Link Rot / DH Care / thanatology of websites

I recently listened to a podcast which highlighted the prevalence of Link Rot in websites. A member of the Harvard University’s Library Innovation Lab mentioned in the podcast examining more than two million links in New York Times articles found that

“25% of all links that were used on the New York Times were completely inaccessible”.

I wonder if there is some connection, perhaps racial, between the care and maintenance of websites and the prevalence of Link Rot? The problem with this question is that it is my assumption that individuals typically maintain websites and not Institutions. The question of an unbalanced maintenance of websites which deal with non-white content and then choking it up to Institutional bias is difficult to pinpoint. My initial guess is that if Link Rot happens to a website it is because the author/creator of the site has deemed it defunct and moved on to other things. But not always.

I think it still would be interesting though if the Harvard U team filtered down to which websites had higher rates of Link Rot based on the subject matter/author. Perhaps they would find out that articles on Race/Gender issues were relegated to a certain server which didn’t receive the same amount of care as other articles. Perhaps it would be the Opinion pieces? I wonder if there isn’t some bias that could be identified in the storehouse of large Institutional websites.

Still, the analogy of care for websites and the “A Pedagogical Search for Home and Care” article is a bit thin. When is a website dead? When does it require care? I identify Link Rot in this analogy because it the most obvious form of decay that websites endure. It is also the most revolting to our senses. We shudder at outdated websites in the same way facing death agitates us. But yet, wouldn’t it be better to define these websites as dying, and isn’t there a place for dead sites: https://archive.org/?

How would we go about thinking of a thanatology of websites?

Maccioni / Pedagogy Week Readings

This week, I was struck by Ryan Cordell’s piece “How Not to Teach Digital Humanities” given its approach to questioning basically the structure of our own DH Intro course. I have been finding some DH readings difficult, especially those that play “inside baseball” and position entry-level scholars to save a field they have yet to enter (a trap that Cordell falls into himself). I have been asking myself, outside from the academic context, why is DH important?
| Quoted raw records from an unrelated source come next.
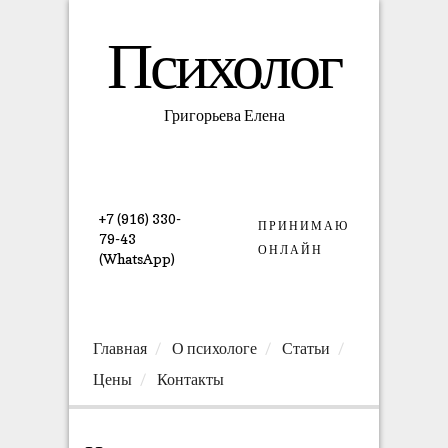
Психолог
Григорьева Елена
+7 (916) 330-
ПРИНИМАЮ
79-43
ОНЛАЙН
(WhatsApp)
Главная
О психологе
Статьи
Цены
Контакты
Risam offers a few ideas, particularly when around with DH x Postcolonial education:

  • Understand the politics of knowledge production and how print, and now digital, cultures marginalize communities outside the Global North
  • Become critical tech consumers, which can help transform into skepticism into action
  • Engage with the “core concepts that undergird modernity and alternative perspectives on community formation by considering instantiations in the digital cultural record”

In terms of a pedagogical approach, Cordell gives a few reasons as to why readers like me tend to not be engaged; a lack of attention to case studies in class, teaching DH to DH (rather than to a specific discipline that could benefit from digital tools/theories), and general undergraduate technological skepticism. All of these resonated, and made me question: Where was the digital in my undergraduate liberal arts degree? Should I now just be studying Art or History and use digital tools rather than studying DH itself? Cordell lends a few suggestions that I particularly agreed with (and wish had been shared with me, especially at the undergraduate level):

  1. “You do not need an entire DH curriculum, or even a designated DH course, to introduce substantial digital pedagogy into your classes: Teach distant reading alongside close reading and do not worry about proving how revolutionary the former is.
  2. “Teach new technological tools as a development in the range of human technology: By contextualizing our moment of digital remediation historically, as but the latest phase in a long history of textual reinvention, help students understand why assignments ask them to experiment across modalities [and] consider the medium as well as the message of their own research and arguments.

However, beyond pedagogical suggestions Cordell leaves us at a dead end. He writes that once the DH mania is over, there must be “more productive rapprochement with the larger humanities fields.” Where is that? Is the DH mania over? If so, what are these rapprochements, and how can I, as a new student, start from these rapprochements rather than helping to define a field that may one day eclipse itself? I tend to think that this answer lies in practice, and so I look forward to continuing these thoughts and questions as I work on my text analysis project, and into my final work for the course.